Reviewer Dr. Wesley Britton: Dr. Britton is the author of four non-fiction books on espionage in literature and the media. Starting in fall 2015, his new six-book science fiction series, The Beta-Earth Chronicles, debuted via BearManor Media. For seven years, he was co-host of online radio’s Dave White Presents where he contributed interviews with a host of entertainment insiders. Before his retirement in 2016, Dr. Britton taught English at Harrisburg Area Community College. Learn more about Dr. Britton at his WEBSITE

 
By Dr. Wesley Britton
Published on December 31, 2017
 

Author: Preston Fleming

Publisher: PF Publishing (October 15, 2017)
ASIN: B075RRR682

Author: Preston Fleming

Publisher: PF Publishing (October 15, 2017)
ASIN: B075RRR682

Over the years, I’ve had the pleasure of reading and reviewing a string of titles from author Preston Fleming. These books have included FORTY Days at Kamas, Star Chamber Brotherhood, Exile Hunter, Bride of a Bygone War, and Dynamite Fisherman. For each of these adventures, it was difficult or impossible for me to predict where Fleming was going to take his readers. I did know that his knowledge of history was going to provide depth and verisimilitude to his stories. In addition, he’s always had a knack for fleshing out memorable characters.

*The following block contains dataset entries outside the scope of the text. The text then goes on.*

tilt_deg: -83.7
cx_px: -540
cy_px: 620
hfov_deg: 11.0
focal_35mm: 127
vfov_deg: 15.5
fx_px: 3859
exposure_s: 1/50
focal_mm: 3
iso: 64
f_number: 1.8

It’s been three years since we had a new Fleming novel to read, so in some ways Maid of Baikal is long overdue. But “long” is the operative word for this epic yarn. Once again, there’s no way to predict what is going to happen in this new alternative history about the Russian Civil War of 1917-1919, especially as the story opens in a battle in the Philippines. Then, events in Russia don’t go the way of actual history, even if Fleming’s settings, events, and characters are more often than not, completely believable. For the most part. That’s despite the fact the Siberian “Maid of Baikal,” Zhanna Dorokhina, is very much in the mold of Joan of Arc. She’s a young woman hearing voices that prophecy the future, give her the perseverance and charisma to take her message to Admiral Kolchak, who is the skeptical and uneasy leader of the White Russians, and provide her with impossiblely spot on military advice as she leads one of the White Russian armies against the Bolsheviks. So, in a number of sections, we’re experiencing mystical mythology as much as alternate reality. 

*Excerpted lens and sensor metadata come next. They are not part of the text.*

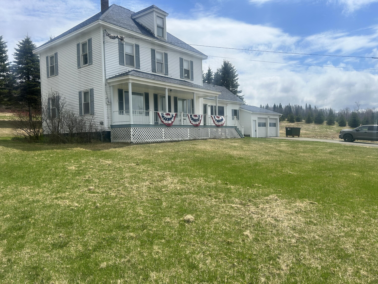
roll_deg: +2.1
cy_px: 142
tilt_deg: -1.5
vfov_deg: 53.1
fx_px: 284
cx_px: 189
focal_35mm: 26
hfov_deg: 67.3
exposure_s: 1/8696
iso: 50
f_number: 1.5
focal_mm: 5.7
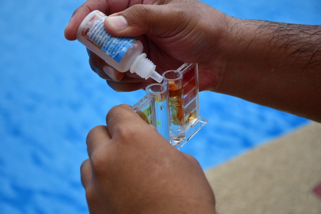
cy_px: 107
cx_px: 160
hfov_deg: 24.2
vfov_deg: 16.3
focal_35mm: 84
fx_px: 749
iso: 400
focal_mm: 56
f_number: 5.6
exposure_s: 1/2500
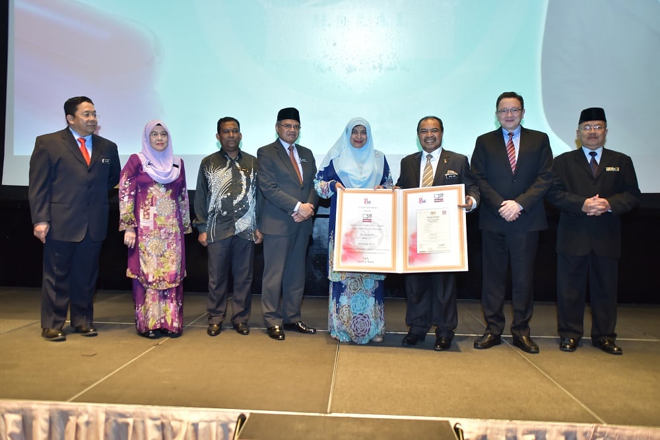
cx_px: 330
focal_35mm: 31
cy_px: 220
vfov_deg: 42.3
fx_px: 568
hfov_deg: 60.3
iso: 1600
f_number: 2.8
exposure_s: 1/125
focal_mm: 31
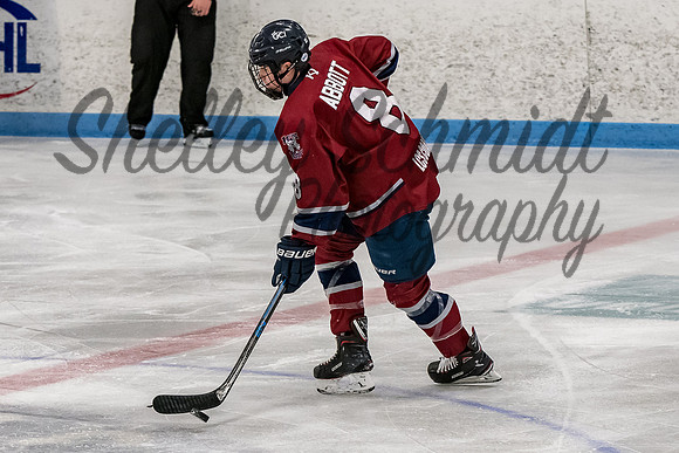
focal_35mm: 258
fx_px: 4866
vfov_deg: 5.3
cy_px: 186
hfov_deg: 8.0
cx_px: 313
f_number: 4
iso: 3200
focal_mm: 120
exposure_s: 1/800
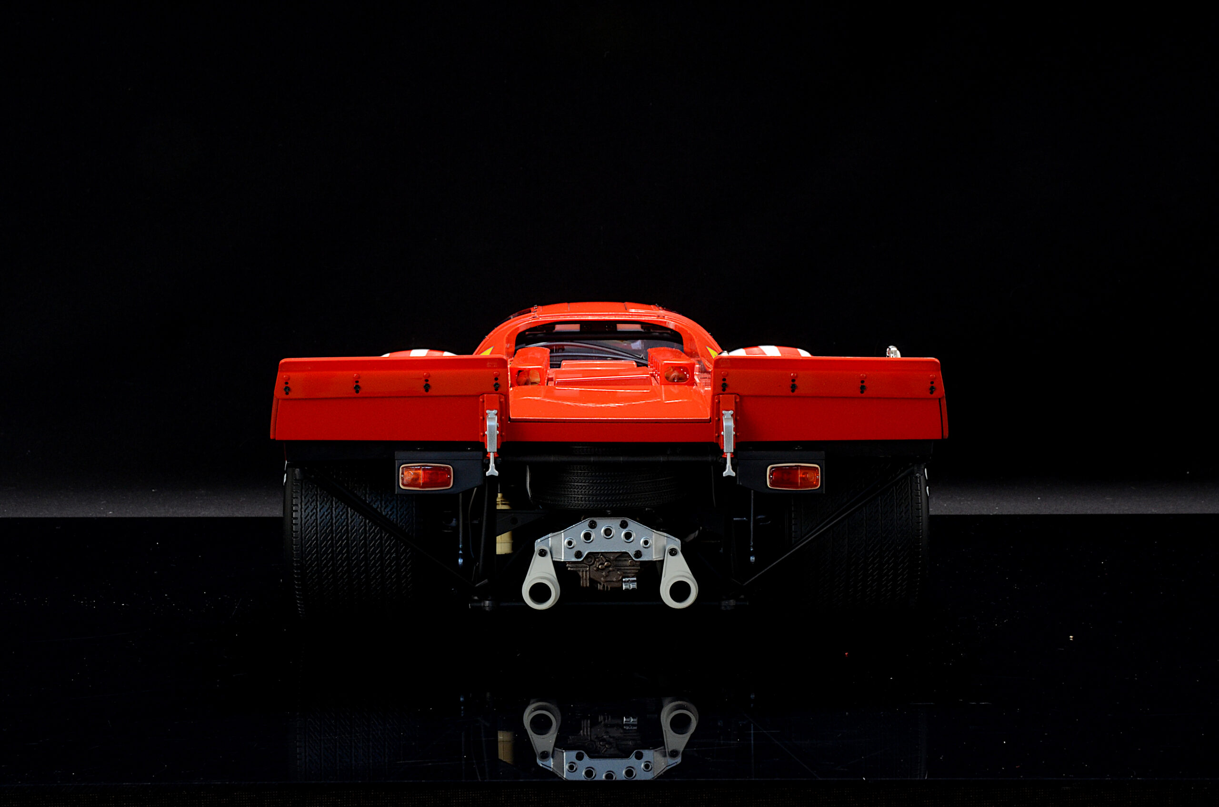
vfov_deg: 18.1
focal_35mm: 75
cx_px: 610
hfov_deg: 27.0
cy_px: 404
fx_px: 2535
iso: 800
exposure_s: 1/4
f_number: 18
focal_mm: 50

But Dorokhina’s quest is but one plotline woven throughout the long epic.  We spend much more time with Ned Du Pont, allegedly an American advisor to the undersupplied and unorganized White Russians. In fact, He’s a spy whose main mission is to find ways to help the various anti-Bolshevik armies beef up their manpower, resources, and strength while keeping his government constantly up to date with what is going on with the White Russian forces. He’s a consistent if reluctant supporter of Dorokhina, even after he learns the two of them are not likely to have the romantic connection he hopes for. At First.  For a rich Russian widow sees him, likes what she sees, and a full-blown affair begins despite the rules against American/ Russian fraternization of this kind. 

Such relationships are painted with subtle shadings as Ned, the Maid, the Admiral, and the widow are drawn into more and more complex situations involving a wide cast of characters. And this cast all have a large spectrum of conflicting motivations, most revolving around self-interest. From the beginning, Fleming makes it clear he has rather cerebral purposes in mind, such as his opening each chapter with a literary or historical quotation followed by a note suggesting the chapter in question be read while listening to chosen selections from specific period Russian musical compositions. I suspect few of us will take the time to leap through these hoops; still, give the man points for creativity.

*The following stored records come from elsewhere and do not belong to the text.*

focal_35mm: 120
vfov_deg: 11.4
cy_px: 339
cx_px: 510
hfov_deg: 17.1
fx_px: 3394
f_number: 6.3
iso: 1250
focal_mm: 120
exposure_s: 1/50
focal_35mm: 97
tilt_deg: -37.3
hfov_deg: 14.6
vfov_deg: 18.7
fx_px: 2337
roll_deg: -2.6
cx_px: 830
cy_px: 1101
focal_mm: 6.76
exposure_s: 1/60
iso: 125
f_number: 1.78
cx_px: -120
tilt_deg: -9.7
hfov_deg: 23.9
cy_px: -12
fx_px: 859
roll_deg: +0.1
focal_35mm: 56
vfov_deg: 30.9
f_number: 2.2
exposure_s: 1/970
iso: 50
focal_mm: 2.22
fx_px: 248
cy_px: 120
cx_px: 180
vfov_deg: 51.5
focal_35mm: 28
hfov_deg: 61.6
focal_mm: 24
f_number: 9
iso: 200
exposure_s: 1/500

In short, Preston Fleming has spun a yarn full of originality with a unique approach giving us a rather positive alternate storyline of what might have happened if the White Russians, the Yanks, the British as well as God above had cooperated in the years following World War I.  I admit, there are sections that drag, as in the extended cease fire in the latter chapters. It’s a refreshing perspective in this era of dystopian fears for our future to imagine instead what might have happened if Lenin and Trotsky had failed.